Nelson Moreira: Exemplo a ser seguido

Emoção de participantes de projeto que ensina estudantes a fazer filmes na escola é a melhor cena em festival de cinema

Por bferreira

Rio - Na noite de sábado, assisti na Praça Nilo Peçanha, no Centro de Barra do Piraí, à cerimônia de premiação do 6º Festival Internacional de Cinema, um projeto do município com apoio de empresas privadas e que envolveu cerca de 500 alunos de escolas públicas e particulares da cidade. A entrega dos prêmios seguiu o modelo tradicional, com apresentação de cenas dos filmes concorrentes, chamada dos vencedores, discursos, agradecimentos e muita emoção.

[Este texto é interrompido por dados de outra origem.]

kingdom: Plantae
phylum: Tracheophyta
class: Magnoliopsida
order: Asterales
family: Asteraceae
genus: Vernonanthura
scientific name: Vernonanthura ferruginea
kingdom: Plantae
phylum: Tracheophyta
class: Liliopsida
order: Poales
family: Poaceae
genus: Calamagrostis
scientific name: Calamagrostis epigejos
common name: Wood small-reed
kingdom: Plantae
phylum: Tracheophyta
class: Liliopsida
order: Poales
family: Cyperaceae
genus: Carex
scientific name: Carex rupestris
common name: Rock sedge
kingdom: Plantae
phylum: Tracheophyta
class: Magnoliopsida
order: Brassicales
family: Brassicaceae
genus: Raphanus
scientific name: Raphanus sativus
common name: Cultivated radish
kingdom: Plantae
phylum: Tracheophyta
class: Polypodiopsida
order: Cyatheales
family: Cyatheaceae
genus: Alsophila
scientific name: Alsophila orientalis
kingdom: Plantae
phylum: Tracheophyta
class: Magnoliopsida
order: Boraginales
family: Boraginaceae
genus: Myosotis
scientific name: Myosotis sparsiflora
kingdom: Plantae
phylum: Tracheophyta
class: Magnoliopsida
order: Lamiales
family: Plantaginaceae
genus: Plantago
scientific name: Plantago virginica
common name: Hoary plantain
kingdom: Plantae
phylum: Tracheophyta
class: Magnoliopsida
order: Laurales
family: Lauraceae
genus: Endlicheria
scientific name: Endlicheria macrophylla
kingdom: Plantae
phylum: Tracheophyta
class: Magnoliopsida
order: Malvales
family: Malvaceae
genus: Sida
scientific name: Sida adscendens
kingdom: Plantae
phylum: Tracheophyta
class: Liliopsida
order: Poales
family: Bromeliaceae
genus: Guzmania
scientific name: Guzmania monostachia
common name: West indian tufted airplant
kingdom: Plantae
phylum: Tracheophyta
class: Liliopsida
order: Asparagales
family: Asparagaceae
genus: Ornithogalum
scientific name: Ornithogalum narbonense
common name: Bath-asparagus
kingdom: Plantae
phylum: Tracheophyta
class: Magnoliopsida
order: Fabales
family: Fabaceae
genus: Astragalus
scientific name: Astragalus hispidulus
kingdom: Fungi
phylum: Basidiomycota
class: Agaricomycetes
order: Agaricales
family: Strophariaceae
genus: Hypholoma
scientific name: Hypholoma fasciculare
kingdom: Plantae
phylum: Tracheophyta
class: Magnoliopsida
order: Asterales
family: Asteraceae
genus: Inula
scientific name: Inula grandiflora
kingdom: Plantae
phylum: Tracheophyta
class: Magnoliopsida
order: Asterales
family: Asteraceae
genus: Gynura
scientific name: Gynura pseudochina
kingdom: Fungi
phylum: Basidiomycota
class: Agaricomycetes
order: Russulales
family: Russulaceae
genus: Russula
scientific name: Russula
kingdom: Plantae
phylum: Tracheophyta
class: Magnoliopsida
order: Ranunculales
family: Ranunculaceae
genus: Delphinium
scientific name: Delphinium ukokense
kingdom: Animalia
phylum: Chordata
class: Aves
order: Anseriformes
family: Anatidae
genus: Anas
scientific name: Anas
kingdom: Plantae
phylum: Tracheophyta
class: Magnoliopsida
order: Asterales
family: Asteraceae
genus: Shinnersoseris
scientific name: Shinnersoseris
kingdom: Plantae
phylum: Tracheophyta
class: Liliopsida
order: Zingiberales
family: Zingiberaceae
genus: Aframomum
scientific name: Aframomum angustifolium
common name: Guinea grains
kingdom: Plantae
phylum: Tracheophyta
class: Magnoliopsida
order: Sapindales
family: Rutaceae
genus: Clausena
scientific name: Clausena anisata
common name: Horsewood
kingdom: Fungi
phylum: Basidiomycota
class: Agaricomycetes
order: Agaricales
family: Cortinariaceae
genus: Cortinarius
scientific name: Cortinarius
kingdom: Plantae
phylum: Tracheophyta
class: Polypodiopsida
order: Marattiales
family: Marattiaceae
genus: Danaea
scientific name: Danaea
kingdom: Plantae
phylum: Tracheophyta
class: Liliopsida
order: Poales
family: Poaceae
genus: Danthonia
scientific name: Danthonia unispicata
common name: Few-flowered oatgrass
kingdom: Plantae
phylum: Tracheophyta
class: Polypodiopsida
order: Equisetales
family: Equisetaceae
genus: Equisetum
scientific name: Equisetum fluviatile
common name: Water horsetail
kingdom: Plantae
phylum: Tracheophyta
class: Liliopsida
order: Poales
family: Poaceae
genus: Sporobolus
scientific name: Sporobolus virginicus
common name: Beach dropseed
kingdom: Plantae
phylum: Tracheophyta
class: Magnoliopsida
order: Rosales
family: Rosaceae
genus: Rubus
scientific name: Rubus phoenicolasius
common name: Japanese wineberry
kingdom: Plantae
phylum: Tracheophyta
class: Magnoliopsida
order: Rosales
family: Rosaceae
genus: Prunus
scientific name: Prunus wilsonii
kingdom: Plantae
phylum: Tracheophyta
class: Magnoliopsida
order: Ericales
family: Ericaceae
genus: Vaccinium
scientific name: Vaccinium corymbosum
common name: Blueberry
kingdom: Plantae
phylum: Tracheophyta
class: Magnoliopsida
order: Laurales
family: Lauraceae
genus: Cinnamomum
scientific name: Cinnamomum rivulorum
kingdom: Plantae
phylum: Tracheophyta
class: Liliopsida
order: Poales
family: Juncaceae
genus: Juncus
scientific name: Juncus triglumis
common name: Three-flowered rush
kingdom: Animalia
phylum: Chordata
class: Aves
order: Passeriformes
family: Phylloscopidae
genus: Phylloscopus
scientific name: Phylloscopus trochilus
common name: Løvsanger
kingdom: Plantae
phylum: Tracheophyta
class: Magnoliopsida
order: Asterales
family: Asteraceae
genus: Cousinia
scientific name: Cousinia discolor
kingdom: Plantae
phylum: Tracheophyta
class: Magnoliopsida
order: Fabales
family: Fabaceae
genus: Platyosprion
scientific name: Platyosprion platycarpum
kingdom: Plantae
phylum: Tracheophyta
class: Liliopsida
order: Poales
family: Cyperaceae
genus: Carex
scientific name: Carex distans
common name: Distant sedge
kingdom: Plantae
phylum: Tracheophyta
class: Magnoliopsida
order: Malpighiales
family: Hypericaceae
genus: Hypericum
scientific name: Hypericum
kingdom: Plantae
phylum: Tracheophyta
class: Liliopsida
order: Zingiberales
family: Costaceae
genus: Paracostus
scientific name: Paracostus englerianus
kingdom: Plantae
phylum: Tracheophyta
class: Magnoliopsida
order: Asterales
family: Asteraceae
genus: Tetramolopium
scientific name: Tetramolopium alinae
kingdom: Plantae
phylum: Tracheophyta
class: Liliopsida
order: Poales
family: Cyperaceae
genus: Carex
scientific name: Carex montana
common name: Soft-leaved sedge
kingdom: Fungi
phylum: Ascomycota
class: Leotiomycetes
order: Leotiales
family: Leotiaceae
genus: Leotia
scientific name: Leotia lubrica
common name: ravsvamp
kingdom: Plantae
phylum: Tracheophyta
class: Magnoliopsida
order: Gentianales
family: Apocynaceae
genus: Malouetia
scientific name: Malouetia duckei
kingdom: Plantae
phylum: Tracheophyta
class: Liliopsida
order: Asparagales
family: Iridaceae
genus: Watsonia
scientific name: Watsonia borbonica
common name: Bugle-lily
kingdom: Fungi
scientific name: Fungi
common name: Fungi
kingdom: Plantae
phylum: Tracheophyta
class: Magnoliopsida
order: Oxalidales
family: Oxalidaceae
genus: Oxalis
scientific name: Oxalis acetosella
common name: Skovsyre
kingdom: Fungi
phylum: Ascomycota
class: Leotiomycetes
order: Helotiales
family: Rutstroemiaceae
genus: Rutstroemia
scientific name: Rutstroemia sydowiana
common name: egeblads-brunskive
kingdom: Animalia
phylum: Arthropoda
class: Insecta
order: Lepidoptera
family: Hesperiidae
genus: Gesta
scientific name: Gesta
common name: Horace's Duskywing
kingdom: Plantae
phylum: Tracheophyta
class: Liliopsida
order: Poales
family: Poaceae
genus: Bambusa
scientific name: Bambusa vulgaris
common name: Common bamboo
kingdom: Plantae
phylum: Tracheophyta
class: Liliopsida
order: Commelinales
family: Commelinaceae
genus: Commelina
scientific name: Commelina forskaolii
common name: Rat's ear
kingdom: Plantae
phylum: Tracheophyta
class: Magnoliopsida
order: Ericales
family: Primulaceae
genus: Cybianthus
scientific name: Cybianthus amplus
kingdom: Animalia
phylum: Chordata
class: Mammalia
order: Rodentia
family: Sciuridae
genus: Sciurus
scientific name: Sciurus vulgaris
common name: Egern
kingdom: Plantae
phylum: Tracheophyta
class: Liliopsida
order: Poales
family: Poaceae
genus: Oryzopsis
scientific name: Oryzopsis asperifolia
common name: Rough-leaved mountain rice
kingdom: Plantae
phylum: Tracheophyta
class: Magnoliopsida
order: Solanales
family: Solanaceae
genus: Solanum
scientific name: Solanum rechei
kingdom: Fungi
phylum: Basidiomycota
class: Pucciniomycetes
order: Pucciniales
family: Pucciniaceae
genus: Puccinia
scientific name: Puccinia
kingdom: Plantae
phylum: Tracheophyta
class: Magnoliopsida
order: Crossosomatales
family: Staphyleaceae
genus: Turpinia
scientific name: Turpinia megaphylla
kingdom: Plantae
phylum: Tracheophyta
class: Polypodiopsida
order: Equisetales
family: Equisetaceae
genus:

E foi esse aspecto que mais me chamou a atenção: a emoção de cada aluno e professor que subiu ao palco armado no meio da praça. Diante de uma plateia empolgada — formada principalmente por estudantes — e que, além das cadeiras protegidas por uma cobertura, ocupava parte das ruas laterais, cada premiado destacava a felicidade de poder ter participado do festival. E, mais que isso, de ter tido a possibilidade de se envolver na produção de um filme, do argumento à exibição.

Saí daquela praça convencido de que o festival e o projeto Luz, Câmera, Educação, no qual está inserido, merecem atenção dos responsáveis pela Educação no país. E nem comento a qualidade dos filmes, porque isso, nesse momento, é secundário.

Quando tantos discutem projetos que possam tornar a escola mais atraente para jovens e, sobretudo, desencadeadora de esperanças, a emoção daqueles jovens que subiram ao palco me deu a impressão de estar diante de um que cumpre bem esse objetivo. E o fato de estar na sexta edição foi mais um elemento para ter esse sentimento.

E que parece ser o mesmo experimentado pela secretária estadual de Cultura, Eva Doris. Convidada a subir ao palco e entregar um dos prêmios, ela disse que nunca se sentiu tão emocionada e prometeu difundir a ideia do festival pelo estado. Fico torcendo para que possa transformar desejo em realidade.

No momento em que o governo federal adota o slogan Pátria Educadora, projetos, como o Luz, Câmera, Educação, que ofereçam a alunos, de escolas públicas e privadas, chance de usar escola como ambiente de emancipação devem ser incentivados. E, como promete a secretária Eva Doris, disseminados, inclusive com apoio das empresas privadas. Afinal, o país do futuro será aquele que construirmos no presente.